New Study Shows Chamber of Commerce Members offer Safer bet when it comes to Business Credit Risk
On February 22, the American Chamber of Commerce Executives (ACCE) announced the publication of a new study detailing the credit scores and payment behavior of ten local chambers of commerce across the United States, comparing their member businesses with other regional, state and national business averages. Produced by Cortera™, a community-driven business credit bureau, on behalf of ACCE, the study showed that chamber of commerce members possess an average credit score of 629, compared to a 557 average score for businesses at large. Such scores – the payment behavior from which they are derived -- play a significant role in attracting lines of credit and securing favorable terms from lenders and suppliers.
A complete copy of the study, which includes both the aggregate findings, as well as the individual commercial credit scores for each of the ten local chambers, is available on the ACCE and Cortera sites. The study was contracted by ACCE and performed by Cortera, which reviewed payment behavior for chamber member businesses.

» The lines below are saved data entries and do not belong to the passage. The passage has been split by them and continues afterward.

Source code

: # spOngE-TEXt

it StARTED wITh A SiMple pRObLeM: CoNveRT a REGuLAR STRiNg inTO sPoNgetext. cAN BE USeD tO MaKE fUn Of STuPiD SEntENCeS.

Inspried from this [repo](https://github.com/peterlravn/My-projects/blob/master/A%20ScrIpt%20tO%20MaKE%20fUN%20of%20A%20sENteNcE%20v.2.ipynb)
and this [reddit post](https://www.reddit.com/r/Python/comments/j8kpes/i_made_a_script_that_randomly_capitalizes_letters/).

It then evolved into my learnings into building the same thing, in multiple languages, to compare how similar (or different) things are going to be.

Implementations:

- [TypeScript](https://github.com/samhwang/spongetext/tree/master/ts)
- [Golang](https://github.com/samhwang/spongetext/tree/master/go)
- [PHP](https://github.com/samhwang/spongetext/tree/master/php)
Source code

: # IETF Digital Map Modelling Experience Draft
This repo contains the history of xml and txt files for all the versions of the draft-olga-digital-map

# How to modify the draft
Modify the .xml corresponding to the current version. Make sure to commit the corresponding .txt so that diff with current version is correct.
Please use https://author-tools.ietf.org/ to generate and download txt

"Chamber members have long been seen as responsible and reliable members of their community," said Mick Fleming, president and CEO of ACCE. "What this study indicates is that the perception is right. From a credit standpoint, chamber members on average are better businesses, and as a result they have significant advantages in obtaining the funds they need. In this economy and the tight credit environment we are experiencing, that's especially important."
"The economic health of the entire supply chain is dependent on the payment behavior of each of its stakeholders," said Jim Swift, president and CEO of Cortera. "This study suggests that chamber members are among the most dependable participants in this ecosystem."